Milford selectmen consider stricter penalties for liquor license offenders

The Milford Daily News reports that selectmen are considering implementing stricter penalties for package stores and establishments with pouring licenses caught selling to minors, including requiring a suspension for first-time offenders.

Town Counsel Gerry Moody first brought the issue to selectmen in July while preparing for a hearing at the state’s Alcoholic Beverages Control Commission.

The informal policy of the board on a first offense of a liquor license holder being found serving a minor is only to impose a “warning” to the establishment, Moody said.

“The difficulty becomes, as my research has revealed, that such an action will not be considered part of the progressive discipline in response to a first offense,” writes Moody in a memo to selectmen. “The ABCC does not consider such warnings or ‘on probation’ status to be discipline that can be counted in later settings.”

Moody notes recent ABCC decisions, not necessarily on Milford cases, has been to reduce suspensions in cases where establishments have only seen warnings in the past because they are “treating the matters under consideration as first offenses.”

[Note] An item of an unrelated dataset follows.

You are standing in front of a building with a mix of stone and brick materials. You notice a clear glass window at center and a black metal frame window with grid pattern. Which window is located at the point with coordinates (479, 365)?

“Your Board probably should consider a more detailed and slightly more formal progressive discipline policy,” Moody wrote.

The proposed penalty proposed by Moody would include a one-day suspension for a first offense and considers imposing suspensions of three, seven and 13 days for second, third and fourth offenses, respectively.

“You will probably want to maintain sufficient flexibility for later offenses, with increased or decreased amount based upon mitigating or extenuating circumstances,” Moody wrote.

The board will consider the penalties proposed by Moody.